§ **EXCERPTED DATA**:

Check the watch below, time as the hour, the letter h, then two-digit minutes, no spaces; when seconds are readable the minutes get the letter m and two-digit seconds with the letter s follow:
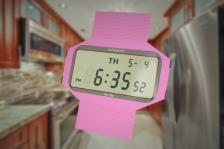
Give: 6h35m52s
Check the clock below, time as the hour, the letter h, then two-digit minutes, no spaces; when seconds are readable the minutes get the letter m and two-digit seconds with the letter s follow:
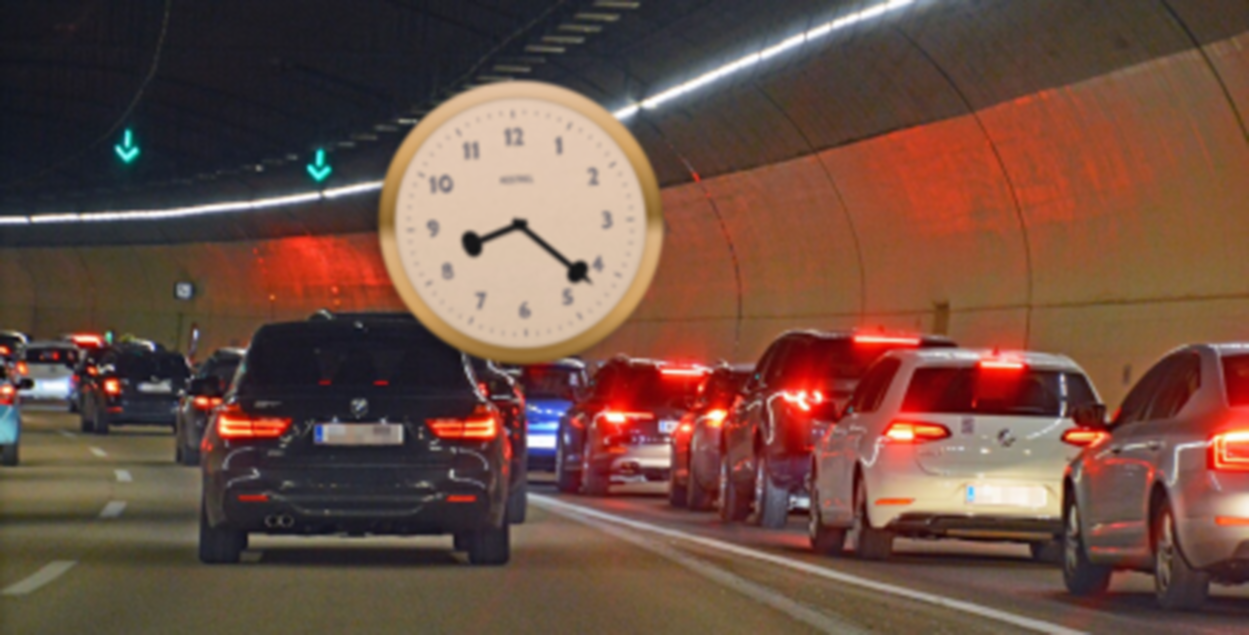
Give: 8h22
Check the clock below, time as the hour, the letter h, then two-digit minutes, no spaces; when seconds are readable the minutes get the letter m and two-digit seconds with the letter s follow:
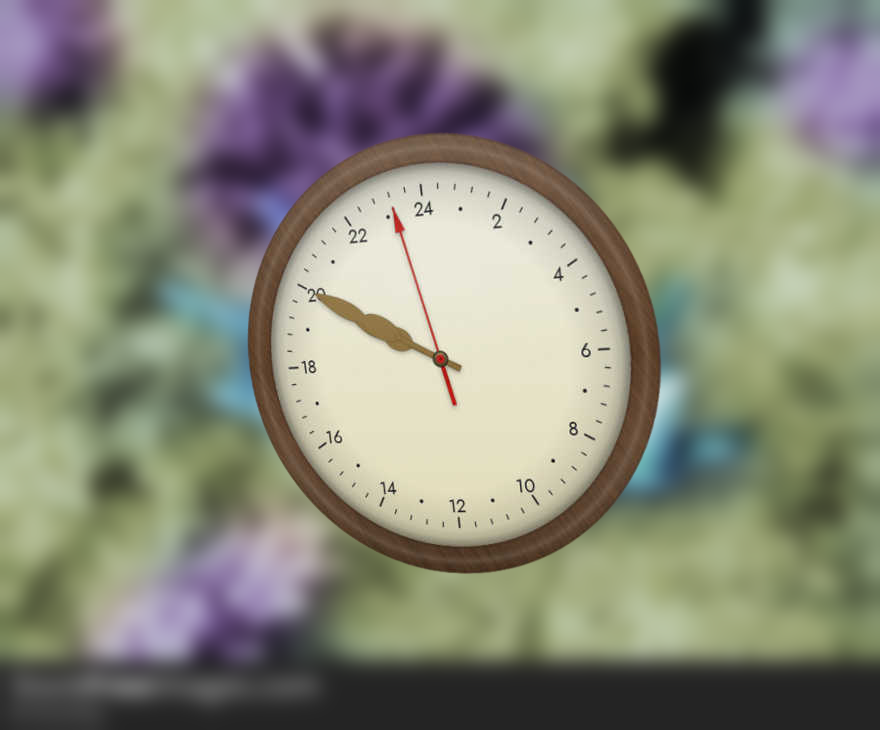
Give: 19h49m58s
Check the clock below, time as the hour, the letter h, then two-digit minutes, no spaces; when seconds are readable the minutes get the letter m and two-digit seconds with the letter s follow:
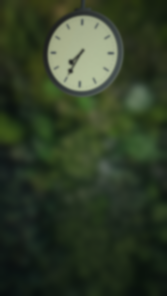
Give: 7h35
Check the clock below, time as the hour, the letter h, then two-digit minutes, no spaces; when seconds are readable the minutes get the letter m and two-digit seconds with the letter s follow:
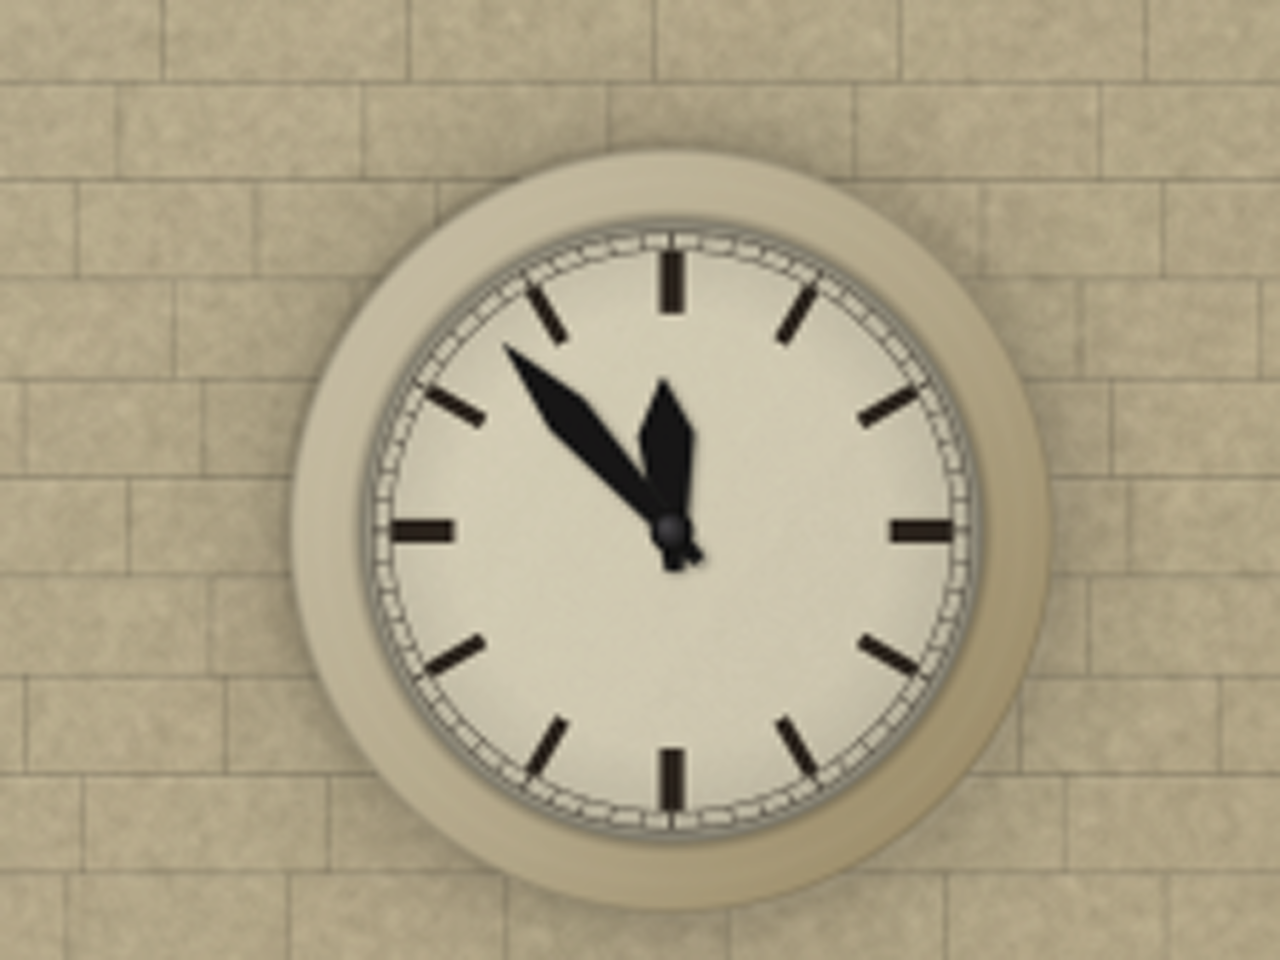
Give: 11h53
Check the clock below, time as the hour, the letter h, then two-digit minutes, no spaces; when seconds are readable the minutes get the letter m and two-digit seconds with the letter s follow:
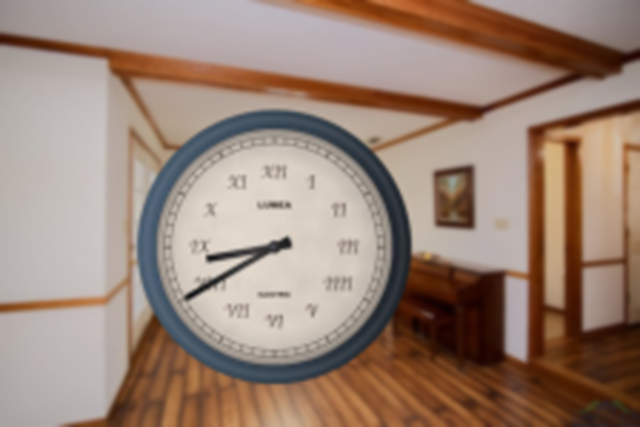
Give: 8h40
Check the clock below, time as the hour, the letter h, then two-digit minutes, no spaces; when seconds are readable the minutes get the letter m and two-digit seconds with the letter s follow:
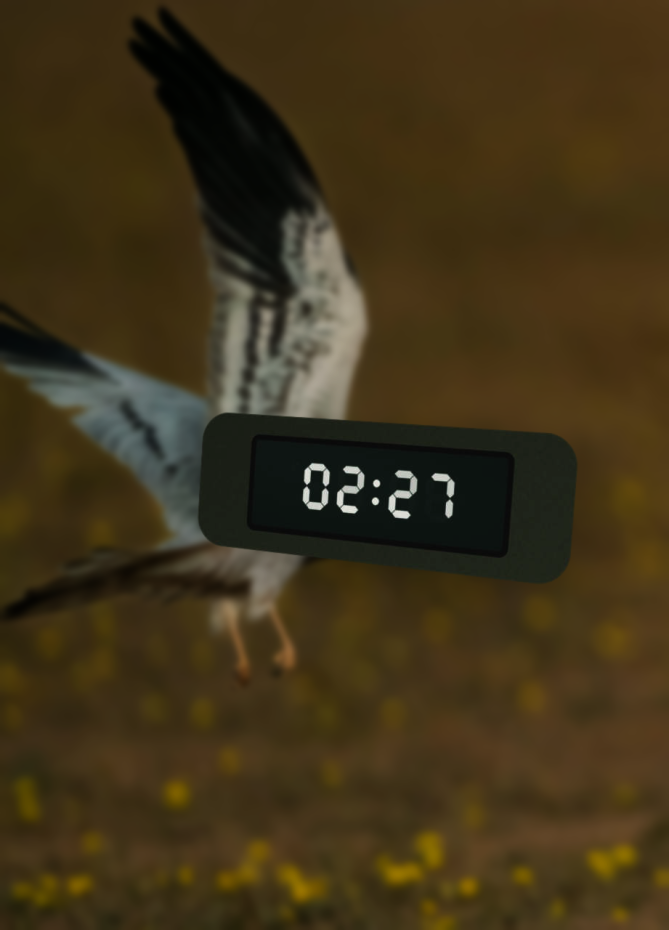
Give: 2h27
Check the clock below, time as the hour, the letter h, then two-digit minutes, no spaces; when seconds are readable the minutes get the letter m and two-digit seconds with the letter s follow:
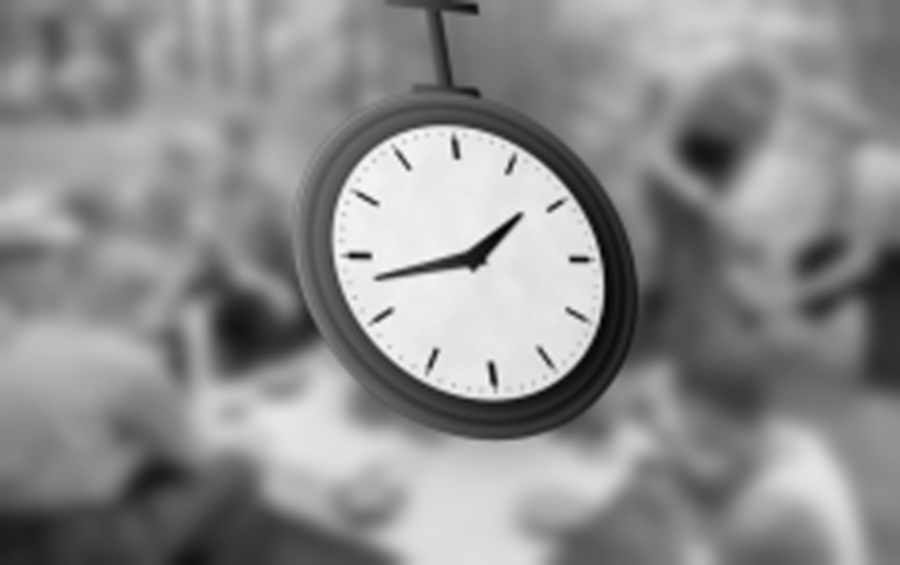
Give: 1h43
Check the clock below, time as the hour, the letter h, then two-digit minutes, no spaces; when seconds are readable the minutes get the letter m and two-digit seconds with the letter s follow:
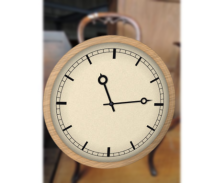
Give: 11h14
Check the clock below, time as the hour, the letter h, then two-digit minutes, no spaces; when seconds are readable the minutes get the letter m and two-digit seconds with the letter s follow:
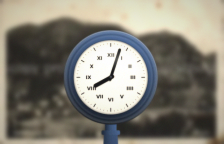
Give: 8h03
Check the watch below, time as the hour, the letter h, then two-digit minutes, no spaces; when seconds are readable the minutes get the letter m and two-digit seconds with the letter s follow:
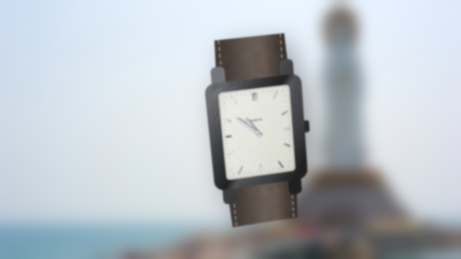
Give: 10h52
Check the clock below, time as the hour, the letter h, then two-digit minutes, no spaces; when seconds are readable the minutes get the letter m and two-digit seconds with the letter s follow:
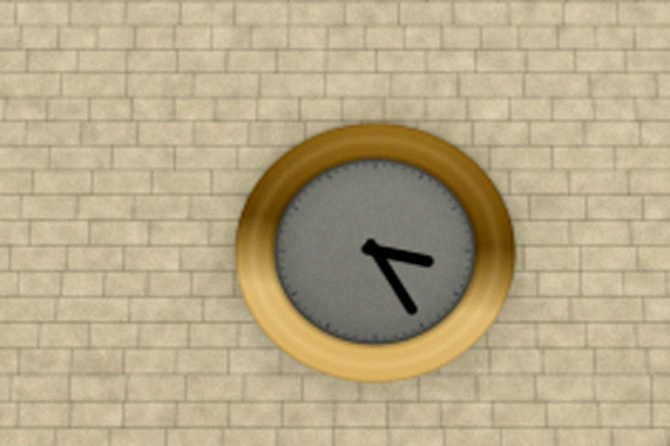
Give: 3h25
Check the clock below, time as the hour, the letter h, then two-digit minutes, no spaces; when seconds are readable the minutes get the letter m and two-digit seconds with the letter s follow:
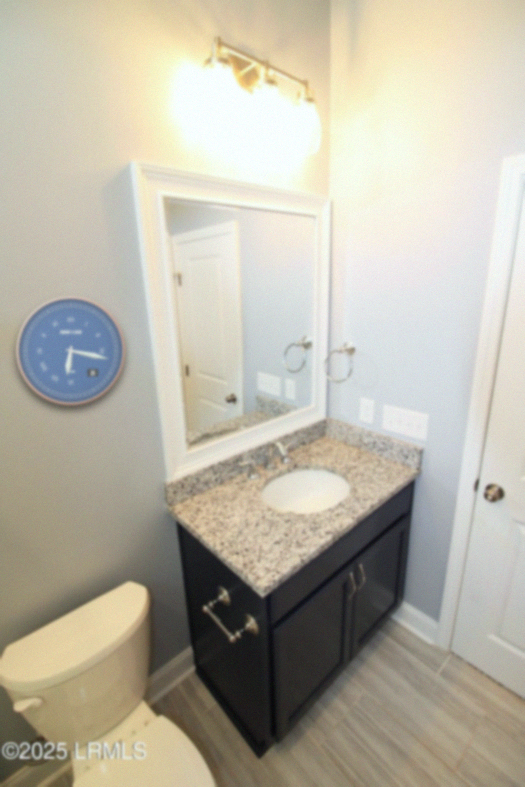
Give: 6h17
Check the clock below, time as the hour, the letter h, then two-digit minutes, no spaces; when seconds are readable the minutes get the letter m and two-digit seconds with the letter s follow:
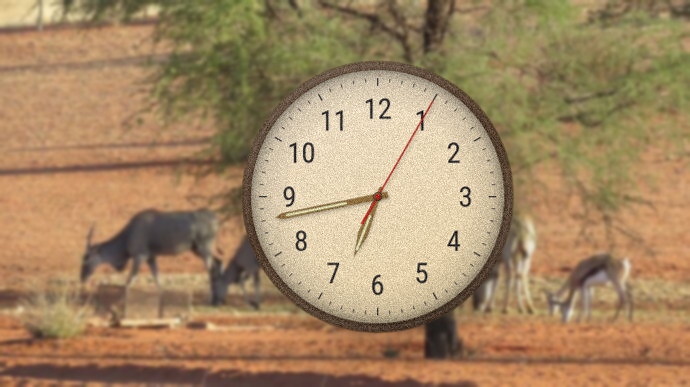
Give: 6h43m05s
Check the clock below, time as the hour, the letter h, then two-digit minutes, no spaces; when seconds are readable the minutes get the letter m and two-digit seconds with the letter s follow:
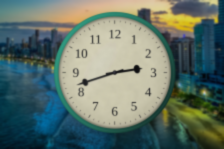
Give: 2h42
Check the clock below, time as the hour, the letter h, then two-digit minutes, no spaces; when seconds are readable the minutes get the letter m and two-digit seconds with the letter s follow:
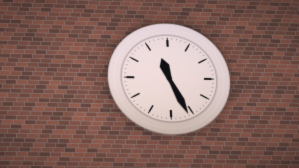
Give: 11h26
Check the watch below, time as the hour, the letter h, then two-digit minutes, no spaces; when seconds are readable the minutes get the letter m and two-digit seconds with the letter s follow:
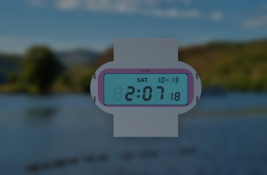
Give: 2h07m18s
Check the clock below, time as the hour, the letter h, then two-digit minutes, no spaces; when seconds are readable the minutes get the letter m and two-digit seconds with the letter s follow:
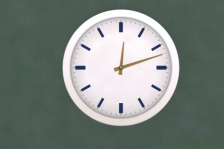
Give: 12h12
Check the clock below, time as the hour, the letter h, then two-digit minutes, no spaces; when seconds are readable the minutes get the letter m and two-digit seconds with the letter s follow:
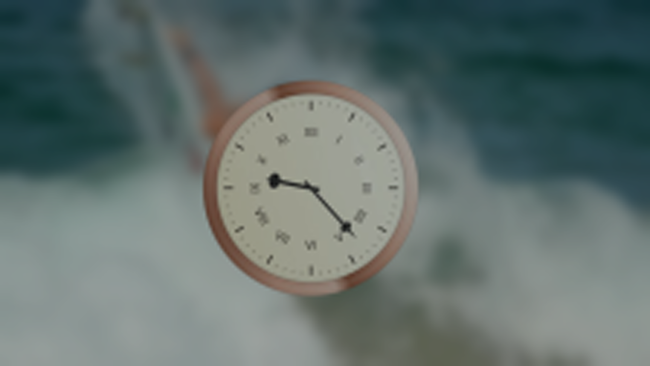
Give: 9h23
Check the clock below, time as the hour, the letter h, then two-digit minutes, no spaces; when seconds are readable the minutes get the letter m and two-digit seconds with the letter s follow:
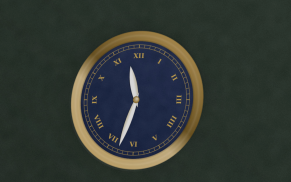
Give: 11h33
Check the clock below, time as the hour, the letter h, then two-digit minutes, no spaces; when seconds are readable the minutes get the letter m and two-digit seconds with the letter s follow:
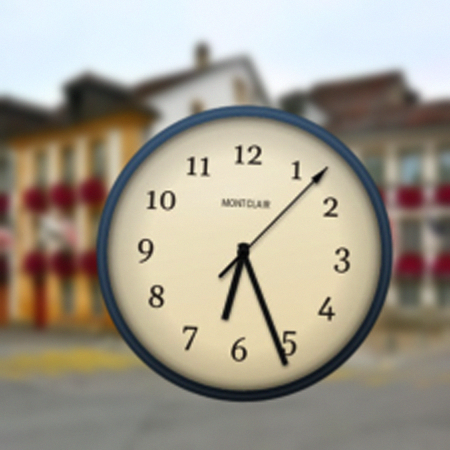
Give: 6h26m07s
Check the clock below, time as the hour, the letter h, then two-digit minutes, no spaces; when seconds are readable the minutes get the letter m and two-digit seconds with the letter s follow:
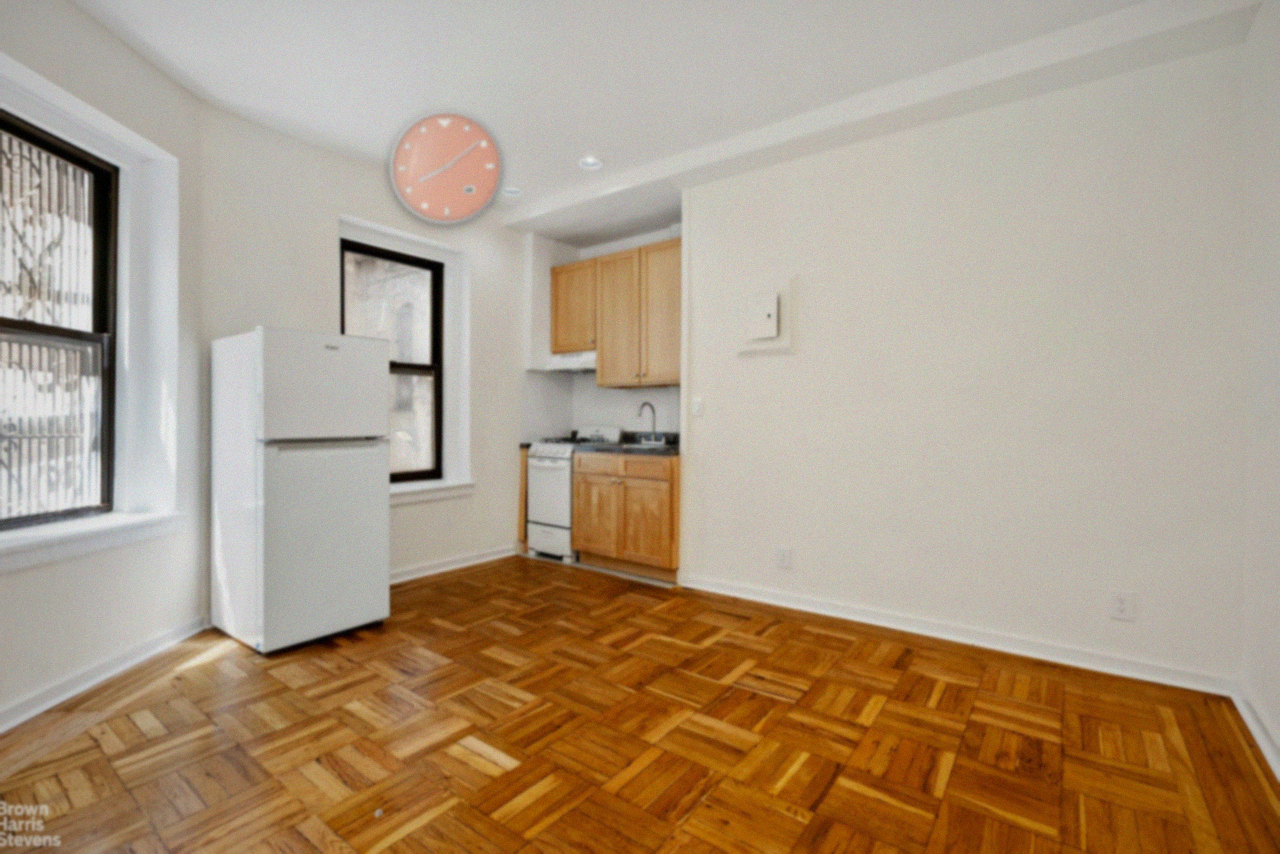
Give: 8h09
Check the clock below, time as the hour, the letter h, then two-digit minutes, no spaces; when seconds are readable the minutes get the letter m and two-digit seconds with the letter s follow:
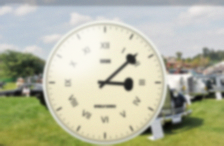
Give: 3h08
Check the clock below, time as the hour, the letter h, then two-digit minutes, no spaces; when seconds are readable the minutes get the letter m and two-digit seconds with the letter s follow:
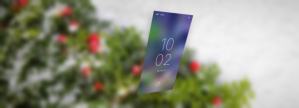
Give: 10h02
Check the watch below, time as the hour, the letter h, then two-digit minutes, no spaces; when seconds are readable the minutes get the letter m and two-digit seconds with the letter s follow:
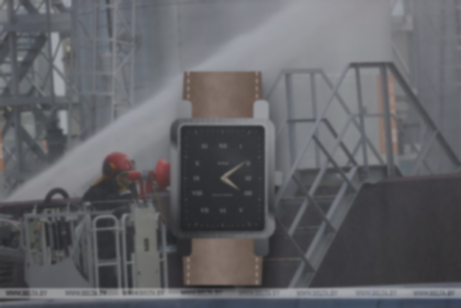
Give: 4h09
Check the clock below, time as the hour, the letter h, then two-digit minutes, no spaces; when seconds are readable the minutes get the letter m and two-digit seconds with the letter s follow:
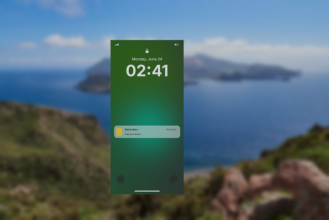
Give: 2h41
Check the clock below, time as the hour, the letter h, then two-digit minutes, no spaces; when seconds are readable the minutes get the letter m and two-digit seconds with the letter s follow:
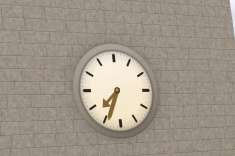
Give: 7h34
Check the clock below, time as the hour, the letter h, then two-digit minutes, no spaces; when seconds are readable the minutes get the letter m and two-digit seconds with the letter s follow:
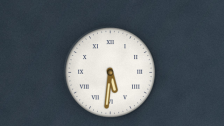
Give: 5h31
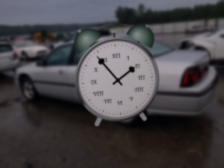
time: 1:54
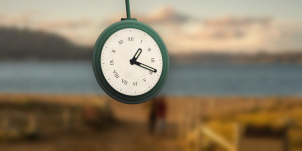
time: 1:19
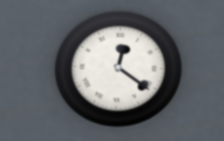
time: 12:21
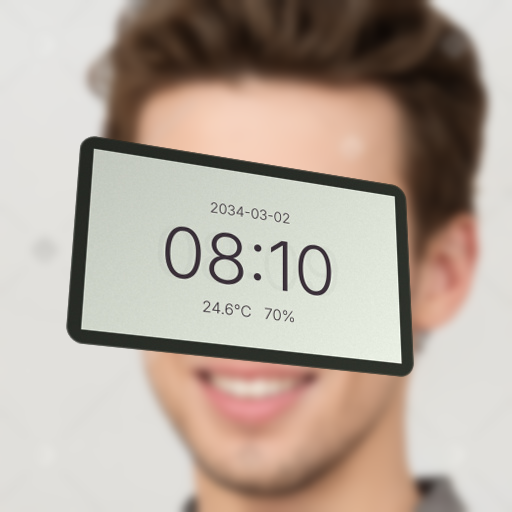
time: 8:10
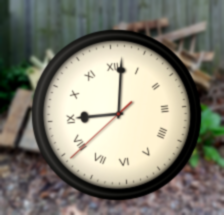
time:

§ **SET EXERCISE**: Starting at the beginning of the material and stopping after the line that contains "Give: 19h49m58s", convert those lines into a numbered list with blank lines omitted. Leave the pictures out of the list.

§ **SOLUTION FOR THIS TASK**:
1. Check the watch below, time as the hour, the letter h, then two-digit minutes, no spaces; when seconds are readable the minutes get the letter m and two-digit seconds with the letter s follow:
2. Give: 6h35m52s
3. Check the clock below, time as the hour, the letter h, then two-digit minutes, no spaces; when seconds are readable the minutes get the letter m and two-digit seconds with the letter s follow:
4. Give: 8h22
5. Check the clock below, time as the hour, the letter h, then two-digit minutes, no spaces; when seconds are readable the minutes get the letter m and two-digit seconds with the letter s follow:
6. Give: 19h49m58s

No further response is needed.